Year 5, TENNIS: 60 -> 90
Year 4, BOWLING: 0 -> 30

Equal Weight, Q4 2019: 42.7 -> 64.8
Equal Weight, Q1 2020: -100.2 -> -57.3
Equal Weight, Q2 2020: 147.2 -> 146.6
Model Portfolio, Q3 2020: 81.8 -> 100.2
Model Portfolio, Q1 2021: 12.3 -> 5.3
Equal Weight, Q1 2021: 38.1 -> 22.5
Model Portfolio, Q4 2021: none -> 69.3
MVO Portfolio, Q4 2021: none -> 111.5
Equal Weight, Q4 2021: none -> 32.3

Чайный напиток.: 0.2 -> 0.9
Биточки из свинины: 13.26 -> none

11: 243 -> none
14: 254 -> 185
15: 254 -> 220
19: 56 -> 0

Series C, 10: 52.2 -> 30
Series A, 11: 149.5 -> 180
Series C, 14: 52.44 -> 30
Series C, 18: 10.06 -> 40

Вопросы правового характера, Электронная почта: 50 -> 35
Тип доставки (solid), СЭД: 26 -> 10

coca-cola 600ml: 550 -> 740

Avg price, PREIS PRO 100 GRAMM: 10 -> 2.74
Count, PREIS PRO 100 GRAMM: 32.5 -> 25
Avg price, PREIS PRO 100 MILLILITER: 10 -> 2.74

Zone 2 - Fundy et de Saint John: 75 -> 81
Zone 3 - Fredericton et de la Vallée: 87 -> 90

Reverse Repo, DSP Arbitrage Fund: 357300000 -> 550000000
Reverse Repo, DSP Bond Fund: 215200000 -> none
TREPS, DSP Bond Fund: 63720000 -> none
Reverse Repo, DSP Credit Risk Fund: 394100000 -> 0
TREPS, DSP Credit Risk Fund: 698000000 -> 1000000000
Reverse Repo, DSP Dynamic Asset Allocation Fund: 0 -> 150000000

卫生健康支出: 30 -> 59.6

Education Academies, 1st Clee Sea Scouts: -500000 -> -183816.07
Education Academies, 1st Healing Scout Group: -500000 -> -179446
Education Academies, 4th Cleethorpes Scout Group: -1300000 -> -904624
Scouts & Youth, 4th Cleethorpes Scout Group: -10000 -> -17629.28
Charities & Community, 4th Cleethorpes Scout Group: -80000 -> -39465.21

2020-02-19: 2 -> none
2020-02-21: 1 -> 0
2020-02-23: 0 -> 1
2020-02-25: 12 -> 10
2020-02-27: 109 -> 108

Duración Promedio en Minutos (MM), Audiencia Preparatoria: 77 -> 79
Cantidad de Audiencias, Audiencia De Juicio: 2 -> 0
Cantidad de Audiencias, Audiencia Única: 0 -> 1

_Work instructions_:
Transcribe all of the data above, character for character.

_Response box_:
Year 5, TENNIS: 60 -> 90
Year 4, BOWLING: 0 -> 30

Equal Weight, Q4 2019: 42.7 -> 64.8
Equal Weight, Q1 2020: -100.2 -> -57.3
Equal Weight, Q2 2020: 147.2 -> 146.6
Model Portfolio, Q3 2020: 81.8 -> 100.2
Model Portfolio, Q1 2021: 12.3 -> 5.3
Equal Weight, Q1 2021: 38.1 -> 22.5
Model Portfolio, Q4 2021: none -> 69.3
MVO Portfolio, Q4 2021: none -> 111.5
Equal Weight, Q4 2021: none -> 32.3

Чайный напиток.: 0.2 -> 0.9
Биточки из свинины: 13.26 -> none

11: 243 -> none
14: 254 -> 185
15: 254 -> 220
19: 56 -> 0

Series C, 10: 52.2 -> 30
Series A, 11: 149.5 -> 180
Series C, 14: 52.44 -> 30
Series C, 18: 10.06 -> 40

Вопросы правового характера, Электронная почта: 50 -> 35
Тип доставки (solid), СЭД: 26 -> 10

coca-cola 600ml: 550 -> 740

Avg price, PREIS PRO 100 GRAMM: 10 -> 2.74
Count, PREIS PRO 100 GRAMM: 32.5 -> 25
Avg price, PREIS PRO 100 MILLILITER: 10 -> 2.74

Zone 2 - Fundy et de Saint John: 75 -> 81
Zone 3 - Fredericton et de la Vallée: 87 -> 90

Reverse Repo, DSP Arbitrage Fund: 357300000 -> 550000000
Reverse Repo, DSP Bond Fund: 215200000 -> none
TREPS, DSP Bond Fund: 63720000 -> none
Reverse Repo, DSP Credit Risk Fund: 394100000 -> 0
TREPS, DSP Credit Risk Fund: 698000000 -> 1000000000
Reverse Repo, DSP Dynamic Asset Allocation Fund: 0 -> 150000000

卫生健康支出: 30 -> 59.6

Education Academies, 1st Clee Sea Scouts: -500000 -> -183816.07
Education Academies, 1st Healing Scout Group: -500000 -> -179446
Education Academies, 4th Cleethorpes Scout Group: -1300000 -> -904624
Scouts & Youth, 4th Cleethorpes Scout Group: -10000 -> -17629.28
Charities & Community, 4th Cleethorpes Scout Group: -80000 -> -39465.21

2020-02-19: 2 -> none
2020-02-21: 1 -> 0
2020-02-23: 0 -> 1
2020-02-25: 12 -> 10
2020-02-27: 109 -> 108

Duración Promedio en Minutos (MM), Audiencia Preparatoria: 77 -> 79
Cantidad de Audiencias, Audiencia De Juicio: 2 -> 0
Cantidad de Audiencias, Audiencia Única: 0 -> 1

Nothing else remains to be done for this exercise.